The 100-year Archive and the Data Preservation Explosion—Part Two: Containers, containers everywhere, Nor any bit to store

Containers are amazing tools. Anyone in product development, quality assurance, software development, sing the praises of containers, and the continuous development and continuous deployment (CICD) cycle that it has enabled. So, what is the big deal?

Similar to how VMware and Citrix virtualized the application and operating system and disaggregated it from the underlying hardware, Containers are a virtualized at the application level —disaggregating it from both the operating system and the underlying hardware dependencies. Put simply; a container consists of an entire runtime environment: an application, plus all its dependencies, libraries and other binaries, and configuration files needed to run it, bundled into one self-contained package. Abstracting the operating system and hardware dependencies eliminates the challenges in application development between differences in the developers, test, and production environments, as the container is like a space capsule where the applications have everything it needs to survive. Could the idea also be applied to storage?

The monolithic architecture is the original integrated system where the hardware, software, and applications are all designed together. A change in any one system directly affects the other two, which slows development and advances to a crawl. Think of the compatibility matrix we all had to manage in the past. Abstracting the hardware from the Operating Systems and Applications delivered the ability to run multiple operating systems on the same hardware system, which made the hardware a large fungible server pool that could be tasked to run Unix, Microsoft, or other operating systems on demand. The benefits were groundbreaking; however, the cost was that it required a primary operating system, as well as an operating system for each virtual machine. That overhead took up CPU cycles to manage and large amounts of redundant storage space. In comes the new kid on the block, containers arrive on the scene. Containers create the abstraction between the primary operating system and the individual application. It eliminates the need for an operating system for every application, making it lighter and smaller in management and storage footprint. This streamlined approach requires the application to carry with it all its dependencies, libraries, and other binaries and configuration files it needs to run itself within the container. Below is a simplified visual representation of the monolithic, virtual machine, and container architectures.

Containers look fantastic, and we haven’t covered how to do development in layers within a container architecture, which is a game-changer, but we won’t cover DevOps here, but it is so cool…lookup my former collogues and fellow alumni who did their dissertations (i.e., invented them) and help build several companies on Containers and Container Layers technologies – Dr. Dinesh Subhraveti and Dr. Shaya Potter.

A Container is usually tens of megabytes in size, whereas a virtual machine with its own operating systems can be several gigabytes in size. With an order or two in magnitude difference in size, a single server can host many more containers than virtual machines. Another benefit is startup time. A virtual machine has to go through the operating system boot sequence before the application can be initiated, which can take several minutes. A container spins up almost instantly.

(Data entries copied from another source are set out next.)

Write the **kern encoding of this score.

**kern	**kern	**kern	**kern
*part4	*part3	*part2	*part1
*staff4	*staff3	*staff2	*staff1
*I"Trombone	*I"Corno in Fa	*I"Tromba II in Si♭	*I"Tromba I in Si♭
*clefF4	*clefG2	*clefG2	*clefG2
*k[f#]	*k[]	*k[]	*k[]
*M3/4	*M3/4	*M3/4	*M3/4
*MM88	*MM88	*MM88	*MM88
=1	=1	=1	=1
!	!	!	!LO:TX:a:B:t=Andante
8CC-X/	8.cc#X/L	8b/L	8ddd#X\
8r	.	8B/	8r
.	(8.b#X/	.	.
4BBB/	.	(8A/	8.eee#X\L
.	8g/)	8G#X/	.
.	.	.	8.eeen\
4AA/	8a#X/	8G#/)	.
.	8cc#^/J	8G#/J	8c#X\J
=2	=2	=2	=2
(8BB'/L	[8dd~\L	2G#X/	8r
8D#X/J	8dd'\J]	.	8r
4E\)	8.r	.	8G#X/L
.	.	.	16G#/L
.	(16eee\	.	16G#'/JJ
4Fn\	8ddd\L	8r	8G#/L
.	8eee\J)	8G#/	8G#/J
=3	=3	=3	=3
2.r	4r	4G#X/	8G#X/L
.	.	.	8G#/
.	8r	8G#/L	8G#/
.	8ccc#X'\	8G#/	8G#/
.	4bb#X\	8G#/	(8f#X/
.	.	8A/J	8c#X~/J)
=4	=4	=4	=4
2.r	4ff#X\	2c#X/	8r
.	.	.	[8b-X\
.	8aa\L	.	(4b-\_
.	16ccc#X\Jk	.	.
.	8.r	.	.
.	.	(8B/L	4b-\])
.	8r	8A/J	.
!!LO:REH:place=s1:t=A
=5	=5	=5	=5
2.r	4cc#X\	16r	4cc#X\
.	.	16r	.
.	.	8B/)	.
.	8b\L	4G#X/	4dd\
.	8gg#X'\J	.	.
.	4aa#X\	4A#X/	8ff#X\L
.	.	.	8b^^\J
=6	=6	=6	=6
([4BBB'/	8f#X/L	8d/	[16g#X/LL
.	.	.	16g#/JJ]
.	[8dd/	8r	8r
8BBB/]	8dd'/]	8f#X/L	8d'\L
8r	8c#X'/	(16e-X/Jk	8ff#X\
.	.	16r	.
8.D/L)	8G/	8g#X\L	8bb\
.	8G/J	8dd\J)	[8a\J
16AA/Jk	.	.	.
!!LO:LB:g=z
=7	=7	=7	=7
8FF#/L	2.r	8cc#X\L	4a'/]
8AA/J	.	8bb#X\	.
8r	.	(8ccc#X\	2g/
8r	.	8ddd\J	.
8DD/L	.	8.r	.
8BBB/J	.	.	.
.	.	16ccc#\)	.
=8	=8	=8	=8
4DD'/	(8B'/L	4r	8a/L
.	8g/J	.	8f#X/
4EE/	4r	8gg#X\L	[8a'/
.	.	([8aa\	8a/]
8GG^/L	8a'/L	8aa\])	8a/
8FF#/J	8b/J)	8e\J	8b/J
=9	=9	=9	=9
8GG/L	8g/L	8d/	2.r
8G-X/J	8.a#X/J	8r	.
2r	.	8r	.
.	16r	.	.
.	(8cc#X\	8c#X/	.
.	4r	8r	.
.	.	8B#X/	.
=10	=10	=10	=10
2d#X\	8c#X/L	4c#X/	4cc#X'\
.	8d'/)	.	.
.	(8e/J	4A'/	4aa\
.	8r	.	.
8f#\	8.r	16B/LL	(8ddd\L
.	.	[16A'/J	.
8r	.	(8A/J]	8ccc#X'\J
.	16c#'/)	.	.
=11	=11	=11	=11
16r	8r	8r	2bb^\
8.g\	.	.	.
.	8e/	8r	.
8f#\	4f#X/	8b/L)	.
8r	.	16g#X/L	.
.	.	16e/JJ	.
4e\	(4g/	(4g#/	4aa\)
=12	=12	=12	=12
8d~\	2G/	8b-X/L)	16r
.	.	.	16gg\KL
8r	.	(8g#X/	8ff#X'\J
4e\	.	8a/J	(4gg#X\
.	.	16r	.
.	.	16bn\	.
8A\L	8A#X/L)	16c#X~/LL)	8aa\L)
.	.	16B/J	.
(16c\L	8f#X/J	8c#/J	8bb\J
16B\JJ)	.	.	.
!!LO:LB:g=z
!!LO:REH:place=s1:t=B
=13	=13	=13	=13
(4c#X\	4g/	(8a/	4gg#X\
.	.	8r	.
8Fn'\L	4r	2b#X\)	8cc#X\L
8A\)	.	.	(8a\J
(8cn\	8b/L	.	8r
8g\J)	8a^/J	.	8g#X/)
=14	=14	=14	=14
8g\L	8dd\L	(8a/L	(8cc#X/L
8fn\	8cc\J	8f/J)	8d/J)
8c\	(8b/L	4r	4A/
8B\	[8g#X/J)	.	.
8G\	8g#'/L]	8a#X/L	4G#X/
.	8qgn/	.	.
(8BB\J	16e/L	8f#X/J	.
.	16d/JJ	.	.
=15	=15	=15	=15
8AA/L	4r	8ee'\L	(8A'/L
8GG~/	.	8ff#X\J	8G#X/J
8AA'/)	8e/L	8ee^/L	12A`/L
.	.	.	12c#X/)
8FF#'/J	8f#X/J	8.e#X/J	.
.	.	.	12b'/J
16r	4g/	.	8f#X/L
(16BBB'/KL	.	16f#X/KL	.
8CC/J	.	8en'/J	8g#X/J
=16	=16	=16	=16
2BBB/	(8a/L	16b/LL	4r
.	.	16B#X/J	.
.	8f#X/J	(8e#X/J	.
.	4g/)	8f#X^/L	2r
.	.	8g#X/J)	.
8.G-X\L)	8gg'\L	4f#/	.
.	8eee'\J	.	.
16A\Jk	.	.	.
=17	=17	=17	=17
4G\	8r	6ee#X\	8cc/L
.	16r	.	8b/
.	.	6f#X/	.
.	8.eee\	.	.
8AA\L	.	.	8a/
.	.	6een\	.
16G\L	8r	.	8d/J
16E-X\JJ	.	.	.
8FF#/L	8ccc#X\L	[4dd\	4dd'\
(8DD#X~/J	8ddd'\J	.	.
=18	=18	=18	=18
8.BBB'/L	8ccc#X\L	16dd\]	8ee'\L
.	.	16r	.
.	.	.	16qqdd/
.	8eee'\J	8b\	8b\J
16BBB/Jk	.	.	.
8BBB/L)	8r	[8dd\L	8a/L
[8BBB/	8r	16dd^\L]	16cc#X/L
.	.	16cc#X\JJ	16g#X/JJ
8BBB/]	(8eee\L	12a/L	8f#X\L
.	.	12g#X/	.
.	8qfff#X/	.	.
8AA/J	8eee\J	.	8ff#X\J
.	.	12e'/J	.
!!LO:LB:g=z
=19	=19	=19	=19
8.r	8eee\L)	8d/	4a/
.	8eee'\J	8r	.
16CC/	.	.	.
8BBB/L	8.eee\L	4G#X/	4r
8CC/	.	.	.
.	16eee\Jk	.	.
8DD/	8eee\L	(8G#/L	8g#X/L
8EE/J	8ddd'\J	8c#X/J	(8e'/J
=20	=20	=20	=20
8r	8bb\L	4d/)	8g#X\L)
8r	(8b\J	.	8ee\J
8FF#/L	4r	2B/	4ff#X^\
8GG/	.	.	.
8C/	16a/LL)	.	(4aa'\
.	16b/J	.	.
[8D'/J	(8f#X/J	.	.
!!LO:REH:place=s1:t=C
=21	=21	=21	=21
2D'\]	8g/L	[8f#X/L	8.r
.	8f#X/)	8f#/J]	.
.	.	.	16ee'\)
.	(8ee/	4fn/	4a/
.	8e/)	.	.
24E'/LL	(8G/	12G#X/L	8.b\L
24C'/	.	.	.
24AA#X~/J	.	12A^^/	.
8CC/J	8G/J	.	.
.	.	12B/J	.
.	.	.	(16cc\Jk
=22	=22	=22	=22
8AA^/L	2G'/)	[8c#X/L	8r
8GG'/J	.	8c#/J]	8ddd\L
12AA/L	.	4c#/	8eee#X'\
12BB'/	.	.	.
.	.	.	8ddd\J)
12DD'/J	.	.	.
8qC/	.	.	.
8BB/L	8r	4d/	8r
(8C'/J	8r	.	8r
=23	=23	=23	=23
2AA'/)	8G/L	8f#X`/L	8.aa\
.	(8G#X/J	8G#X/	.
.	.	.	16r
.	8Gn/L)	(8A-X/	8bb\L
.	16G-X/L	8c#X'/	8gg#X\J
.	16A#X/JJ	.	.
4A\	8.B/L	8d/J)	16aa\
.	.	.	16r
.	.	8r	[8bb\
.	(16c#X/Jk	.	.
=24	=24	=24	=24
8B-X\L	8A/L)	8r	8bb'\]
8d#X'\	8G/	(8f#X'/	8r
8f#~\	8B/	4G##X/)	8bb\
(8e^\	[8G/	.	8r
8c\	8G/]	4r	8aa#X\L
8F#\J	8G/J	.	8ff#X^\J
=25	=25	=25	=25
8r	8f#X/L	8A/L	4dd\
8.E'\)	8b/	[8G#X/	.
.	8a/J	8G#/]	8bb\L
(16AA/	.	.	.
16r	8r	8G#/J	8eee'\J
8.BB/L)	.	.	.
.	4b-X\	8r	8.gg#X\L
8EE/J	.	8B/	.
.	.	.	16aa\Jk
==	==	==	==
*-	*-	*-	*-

This capability allows a container application to be initiated when needed and then disappear when no longer needed, freeing resources for other processes. Containers can also be used in conjunction with other containers delivering clean and efficient modularity. Modularity allows the application to be split into individual functions, such as database, front end, etc.

A container’s ability to execute applications/programs itself is another powerful feature that has numerous implications and benefits. Lastly, the self-contained nature of containers delivers unmatched portability across compute environments from laptop to cloud.

So, what is the catch with containers and storage? Containers are Stateless…storage is stateful.